WHAT NEEDS TO BE DONE
Filter the entries and keep only the lines where the string "from" appears.

LISTED ENTRIES
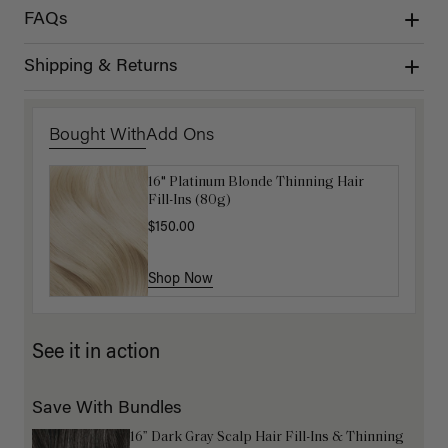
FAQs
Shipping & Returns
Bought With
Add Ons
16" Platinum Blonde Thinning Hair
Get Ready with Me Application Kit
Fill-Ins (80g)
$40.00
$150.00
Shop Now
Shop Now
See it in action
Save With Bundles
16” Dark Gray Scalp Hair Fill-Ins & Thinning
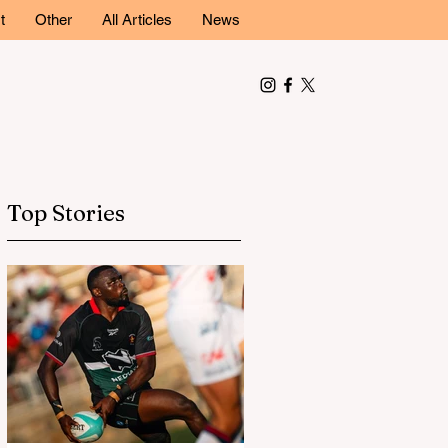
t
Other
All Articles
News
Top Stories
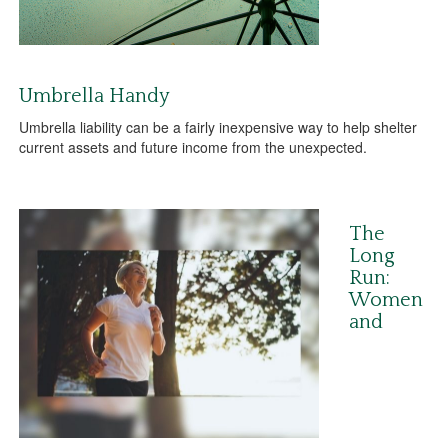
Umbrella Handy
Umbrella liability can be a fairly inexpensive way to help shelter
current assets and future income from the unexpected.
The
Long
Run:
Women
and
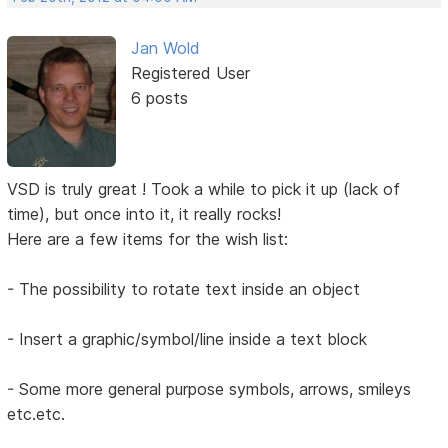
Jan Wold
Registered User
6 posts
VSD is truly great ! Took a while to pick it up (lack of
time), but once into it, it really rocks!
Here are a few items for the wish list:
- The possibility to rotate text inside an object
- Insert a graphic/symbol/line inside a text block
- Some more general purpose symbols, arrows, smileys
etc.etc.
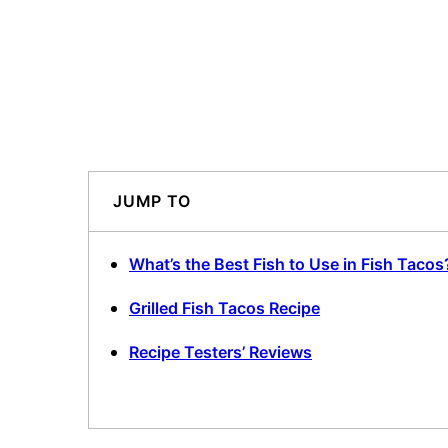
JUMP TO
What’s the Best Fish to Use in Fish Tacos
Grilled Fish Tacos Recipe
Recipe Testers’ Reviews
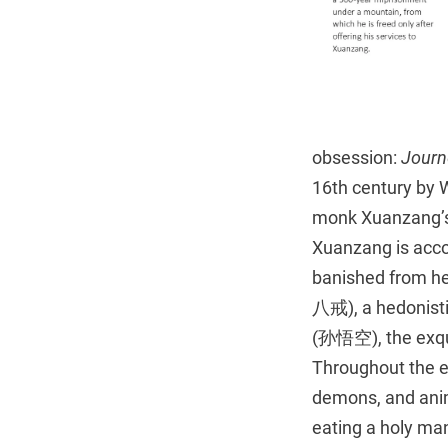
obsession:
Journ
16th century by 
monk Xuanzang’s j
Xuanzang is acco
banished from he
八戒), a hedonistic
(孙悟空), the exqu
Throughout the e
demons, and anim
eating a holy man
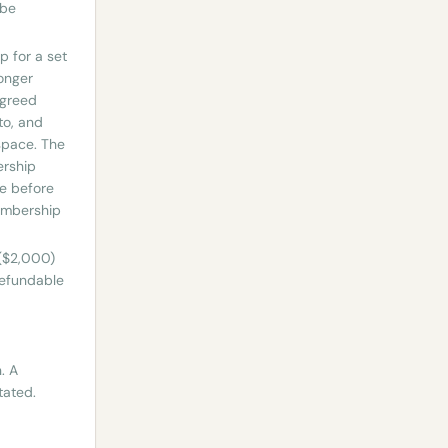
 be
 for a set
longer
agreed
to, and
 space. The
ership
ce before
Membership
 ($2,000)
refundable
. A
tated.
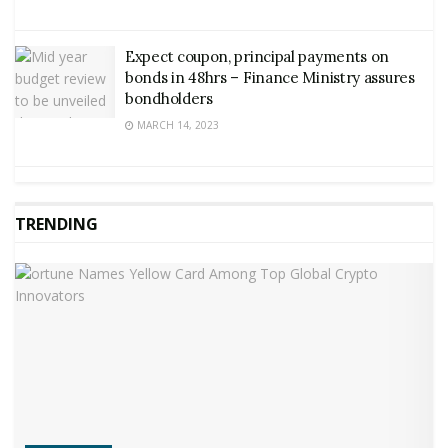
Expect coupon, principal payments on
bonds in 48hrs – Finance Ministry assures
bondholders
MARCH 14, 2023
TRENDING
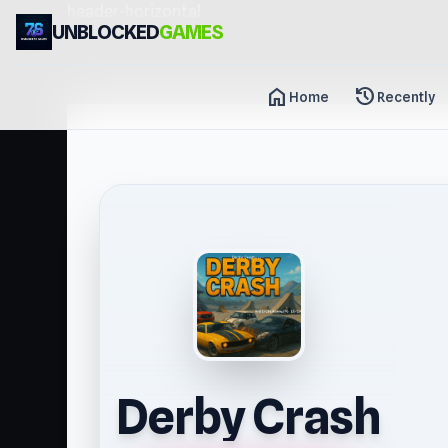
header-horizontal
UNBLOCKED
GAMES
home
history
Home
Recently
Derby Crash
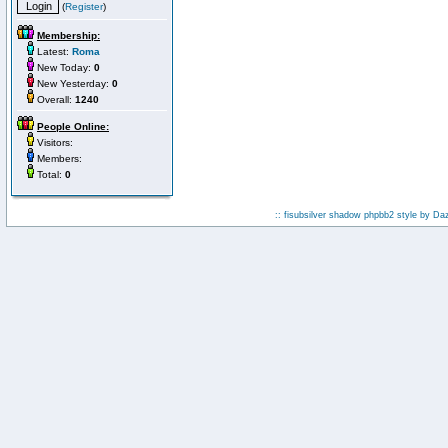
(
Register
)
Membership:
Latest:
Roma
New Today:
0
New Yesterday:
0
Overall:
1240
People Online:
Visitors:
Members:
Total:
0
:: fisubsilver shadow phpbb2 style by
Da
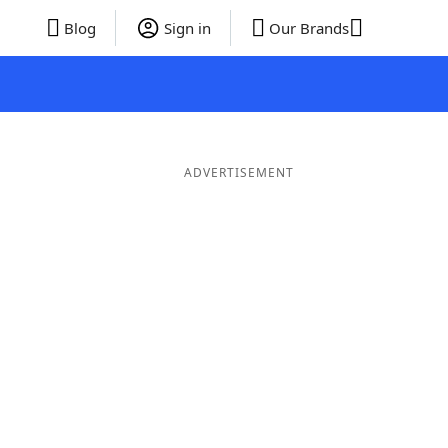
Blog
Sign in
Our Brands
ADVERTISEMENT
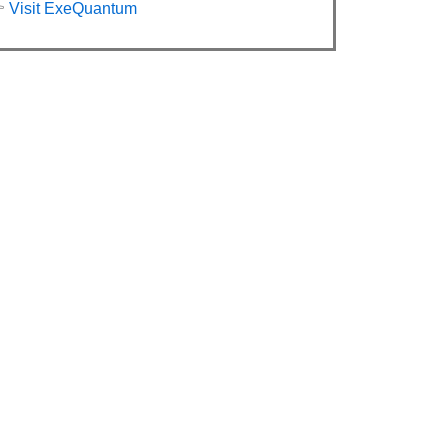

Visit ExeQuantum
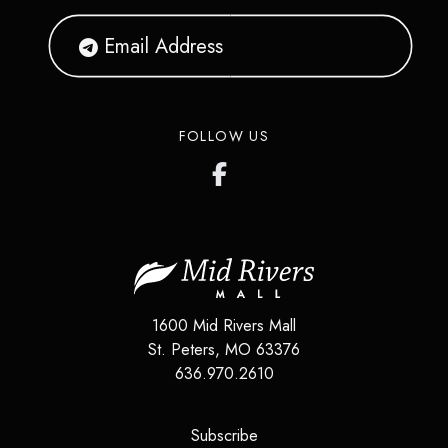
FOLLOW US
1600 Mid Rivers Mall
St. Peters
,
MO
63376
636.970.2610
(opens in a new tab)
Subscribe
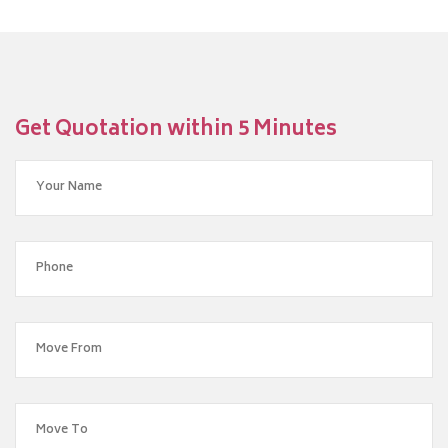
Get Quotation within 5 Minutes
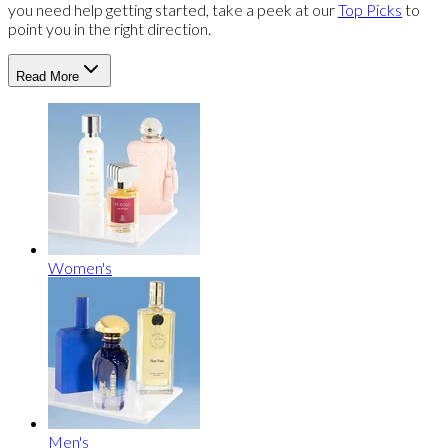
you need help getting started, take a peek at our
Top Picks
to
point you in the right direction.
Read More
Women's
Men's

SOLUTION FOR THIS TASK
current assets and future income from the unexpected.
banished from he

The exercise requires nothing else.